1. Has anyone moved with children from of an early age? Around 3 Years and 1 year old as we have kids and thought it would be best to move before school started, if so are they happy as this is easily the most important thing for us?

2. Does anyone work in the UK but live in Portgual, I can contract so could work in UK for 6 months and commute back every 2 weeks or so then I can not work for 6 months or so just wondered if people did that kind of thing?

Anyway we are at very early stages of discussing but any help will be greatly apprecaited.

Thanks


----------



## canoeman (Mar 3, 2011)

Re 2. there are lots of people that do this, the main problem area is Social Security payments in Portugal, if you can satisfy UK Tax man that you do not rely or do any of your work in UK via internet from here, then it smooths the way.
The other main area to consider is cost and availability of flights and your costs whilst in UK.


----------



## jeremy mark (Apr 17, 2012)

ChrisOxon said:


> Hi All
> 
> My wife and I are getting a bit fed up with life in UK and we have been to Portugal on holiday every year for the last 5/6 years or so, mainly Carvoeiro area.
> 
> ...


hi Chris
we have been in portugal now for nearly 12 years,we came with our boys 9 and 7 and twin girls 6 months old...so we have done it all and would not go back to uk..I used to travel back and forwards untill i sold my buisness and basiclly got fed up with it..now i am established here.I know alot of people that do the travel back to uk,so is very doable.
The schools start at 6 years old here unless you pay and do private befor,depends what you want.
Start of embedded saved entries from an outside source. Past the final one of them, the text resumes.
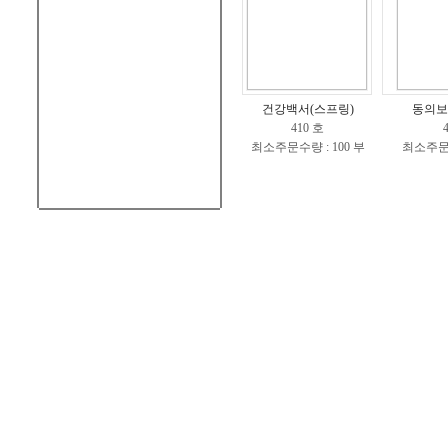
건강백서(스프링)
동의보
410 호
최소주문수량 : 100 부
최소주문수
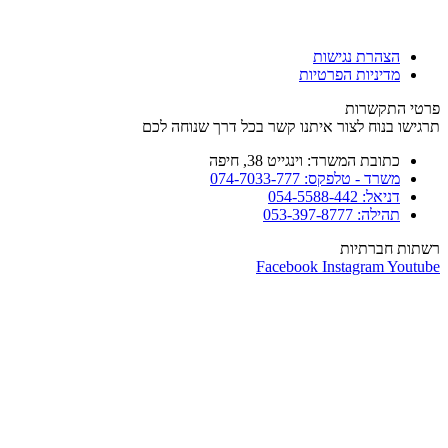
הצהרת נגישות
מדיניות הפרטיות
פרטי התקשרות
תרגישו בנוח לצור איתנו קשר בכל דרך שנוחה לכם
כתובת המשרד: וינגייט 38, חיפה
משרד - טלפקס: 074-7033-777
דניאל: 054-5588-442
תהילה: 053-397-8777
רשתות חברתיות
Facebook
Instagram
Youtube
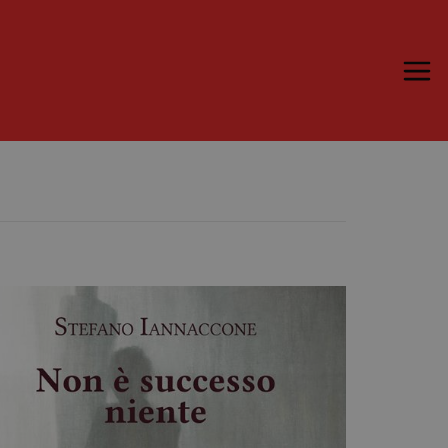
Trame.15
Martedì 16 Giugno 2026
Ospiti | Trame.15
Libri | Trame.15
Media & Press
News & Kit
Accrediti Stampa | Trame.15
Cartella Stampa
Rassegna Stampa
Partecipa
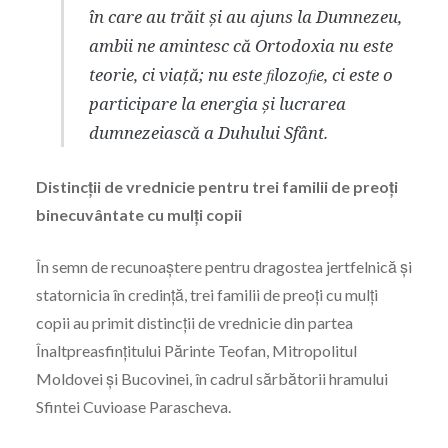
în care au trăit și au ajuns la Dumnezeu,
ambii ne amintesc că Ortodoxia nu este
teorie, ci viață; nu este ﬁlozoﬁe, ci este o
participare la energia și lucrarea
dumnezeiască a Duhului Sfânt.
Distincții de vrednicie pentru trei familii de preoți
binecuvântate cu mulți copii
În semn de recunoaștere pentru dragostea jertfelnică și
statornicia în credință, trei familii de preoți cu mulți
copii au primit distincții de vrednicie din partea
Înaltpreasfințitului Părinte Teofan, Mitropolitul
Moldovei și Bucovinei, în cadrul sărbătorii hramului
Sfintei Cuvioase Parascheva.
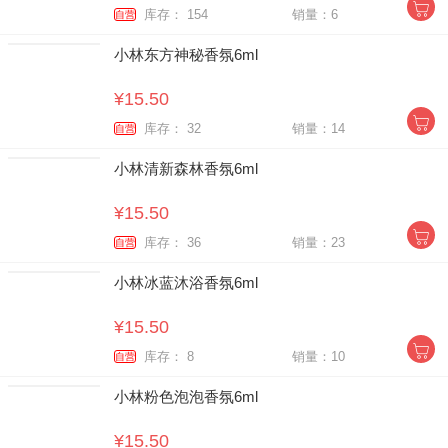
库存： 154
销量：6
自营
小林东方神秘香氛6ml
¥15.50
库存： 32
销量：14
自营
小林清新森林香氛6ml
¥15.50
库存： 36
销量：23
自营
小林冰蓝沐浴香氛6ml
¥15.50
库存： 8
销量：10
自营
小林粉色泡泡香氛6ml
¥15.50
We tried international school lagoa and was not worth money or education,so we have worked between portuguese schools and small international school near us,lagos.My eldest son has just finished uni in london and will be back here working from june,as cannot stay in london,he says.
All our children our fluent in both languages which is such a big gift to them,the girls start spanish or french next term.
We feel it has given us all such a better quality of life,we would not change it for anything,every time i go back to uk it confirms that for me.
Any help i can be let me know,
regards Edwina..
p.s. i know lots of people starting up new ventures now as market is low,so good to buy and set up..very positive.we are also selling our cafe to start new ventures,so lots of good changes here..


----------